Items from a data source
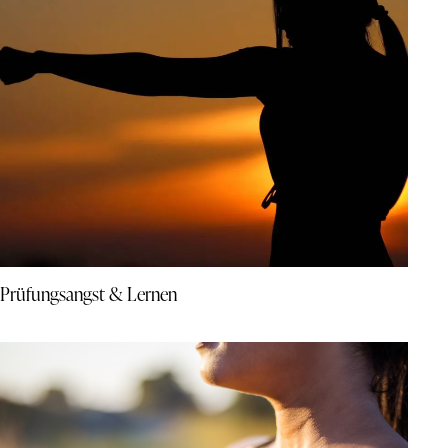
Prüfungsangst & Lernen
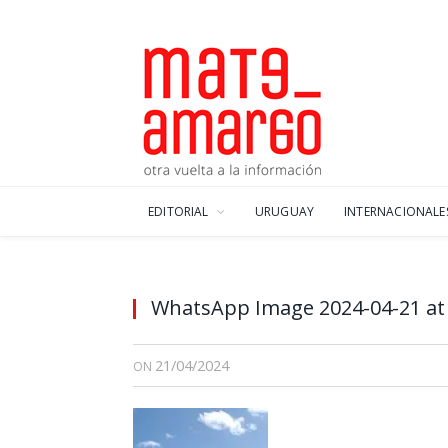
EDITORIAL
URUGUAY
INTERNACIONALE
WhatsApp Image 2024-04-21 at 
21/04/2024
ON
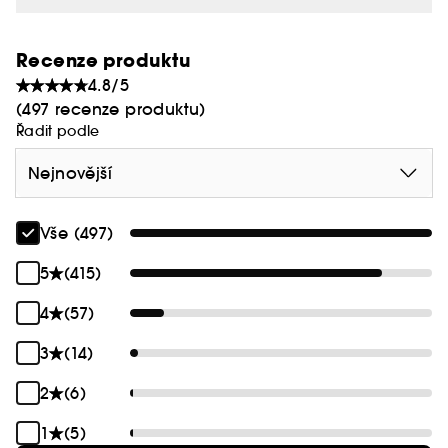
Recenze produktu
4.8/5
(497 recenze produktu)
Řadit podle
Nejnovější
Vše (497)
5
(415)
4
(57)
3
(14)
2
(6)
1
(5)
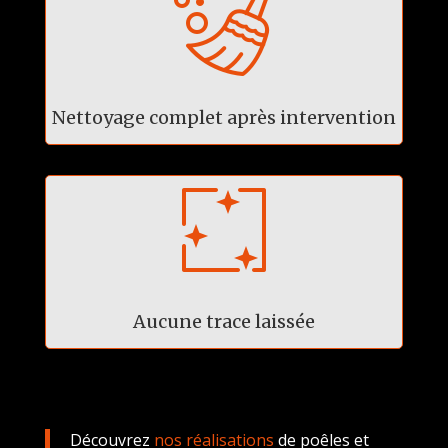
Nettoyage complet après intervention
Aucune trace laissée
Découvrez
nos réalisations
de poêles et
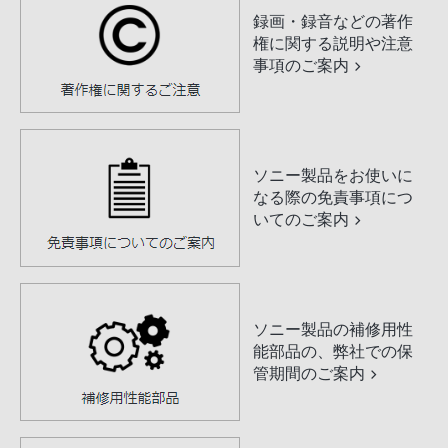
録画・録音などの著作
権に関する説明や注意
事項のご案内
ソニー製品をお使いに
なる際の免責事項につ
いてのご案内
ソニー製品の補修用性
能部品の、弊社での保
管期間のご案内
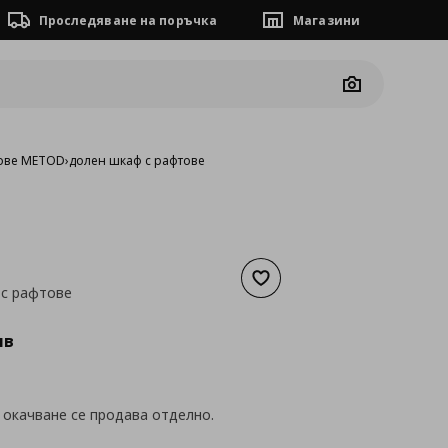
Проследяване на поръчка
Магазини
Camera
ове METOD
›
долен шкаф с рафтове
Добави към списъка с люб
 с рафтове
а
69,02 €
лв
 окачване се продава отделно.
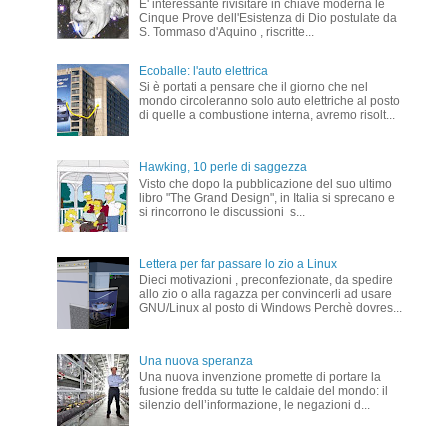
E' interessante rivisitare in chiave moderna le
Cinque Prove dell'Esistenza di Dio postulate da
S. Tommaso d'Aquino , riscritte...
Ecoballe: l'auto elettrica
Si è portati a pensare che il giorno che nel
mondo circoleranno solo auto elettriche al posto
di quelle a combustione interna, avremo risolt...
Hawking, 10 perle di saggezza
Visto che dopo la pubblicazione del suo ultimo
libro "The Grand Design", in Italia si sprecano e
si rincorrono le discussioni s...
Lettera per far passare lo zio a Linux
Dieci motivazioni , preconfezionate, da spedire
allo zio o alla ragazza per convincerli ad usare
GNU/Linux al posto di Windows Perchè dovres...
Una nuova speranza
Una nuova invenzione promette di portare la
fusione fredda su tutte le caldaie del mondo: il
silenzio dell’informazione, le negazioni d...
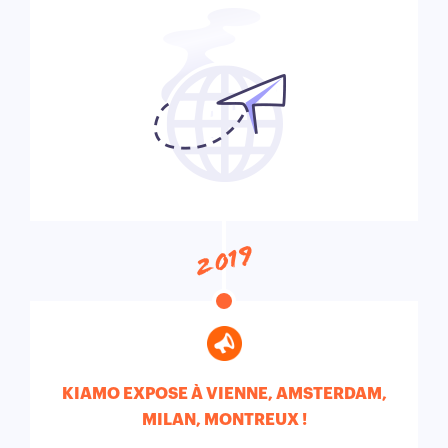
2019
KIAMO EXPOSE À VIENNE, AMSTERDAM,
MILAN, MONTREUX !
---
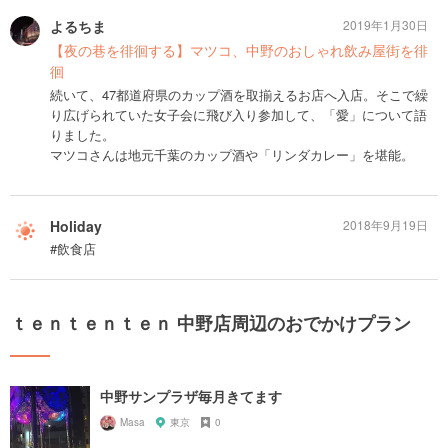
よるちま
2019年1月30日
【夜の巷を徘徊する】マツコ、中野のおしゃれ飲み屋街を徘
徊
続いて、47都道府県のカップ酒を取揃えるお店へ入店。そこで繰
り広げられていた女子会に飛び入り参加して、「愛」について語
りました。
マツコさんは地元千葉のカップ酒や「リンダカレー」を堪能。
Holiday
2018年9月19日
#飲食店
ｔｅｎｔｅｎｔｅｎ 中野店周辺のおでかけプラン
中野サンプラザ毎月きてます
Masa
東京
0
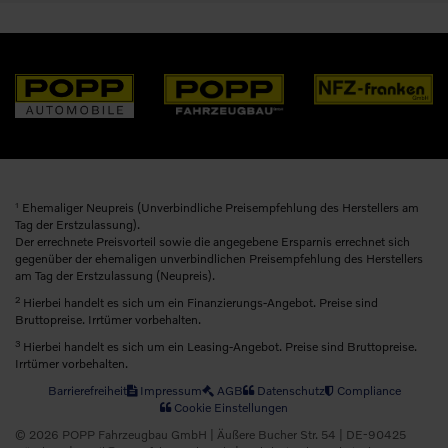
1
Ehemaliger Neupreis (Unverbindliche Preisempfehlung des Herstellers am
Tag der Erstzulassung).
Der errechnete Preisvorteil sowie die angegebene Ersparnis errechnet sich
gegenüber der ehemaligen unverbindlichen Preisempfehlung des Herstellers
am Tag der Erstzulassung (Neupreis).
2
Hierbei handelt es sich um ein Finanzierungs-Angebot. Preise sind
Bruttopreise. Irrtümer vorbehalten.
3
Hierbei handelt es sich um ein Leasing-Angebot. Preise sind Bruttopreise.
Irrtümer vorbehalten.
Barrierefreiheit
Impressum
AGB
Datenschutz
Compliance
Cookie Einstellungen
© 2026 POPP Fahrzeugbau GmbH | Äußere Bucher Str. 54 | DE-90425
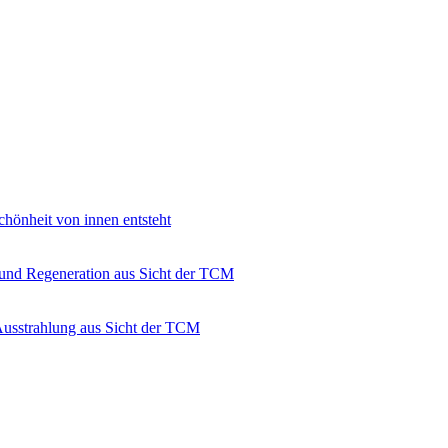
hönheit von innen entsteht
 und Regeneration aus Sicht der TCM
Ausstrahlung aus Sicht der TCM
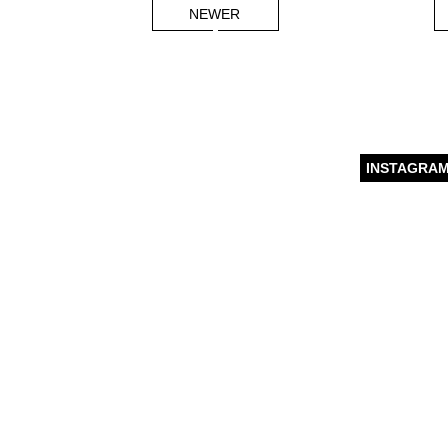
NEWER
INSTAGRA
...
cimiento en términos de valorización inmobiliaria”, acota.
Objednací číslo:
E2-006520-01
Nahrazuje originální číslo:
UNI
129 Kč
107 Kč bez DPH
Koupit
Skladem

• Job item:
Working from the entries above, reproduce exactly and only the lines beginning with the line that has "Prüfungsangst & Lernen" and ending with the line that has "Hawking, 10 perle di saggezza"; omit all pictures.

• Result of the exercise:
Prüfungsangst & Lernen
EDITORIAL
URUGUAY
INTERNACIONALE
WhatsApp Image 2024-04-21 at 
21/04/2024
ON
Recenze produktu
4.8/5
(497 recenze produktu)
Řadit podle
Nejnovější
Vše (497)
5
(415)
4
(57)
3
(14)
2
(6)
1
(5)
Nettoyage complet après intervention
Aucune trace laissée
Découvrez
nos réalisations
de poêles et
録画・録音などの著作
権に関する説明や注意
事項のご案内
ソニー製品をお使いに
なる際の免責事項につ
いてのご案内
ソニー製品の補修用性
能部品の、弊社での保
管期間のご案内
Проследяване на поръчка
Магазини
Camera
ове METOD
›
долен шкаф с рафтове
Добави към списъка с люб
 с рафтове
а
69,02 €
лв
 окачване се продава отделно.
E' interessante rivisitare in chiave moderna le
Cinque Prove dell'Esistenza di Dio postulate da
S. Tommaso d'Aquino , riscritte...
Ecoballe: l'auto elettrica
Si è portati a pensare che il giorno che nel
mondo circoleranno solo auto elettriche al posto
di quelle a combustione interna, avremo risolt...
Hawking, 10 perle di saggezza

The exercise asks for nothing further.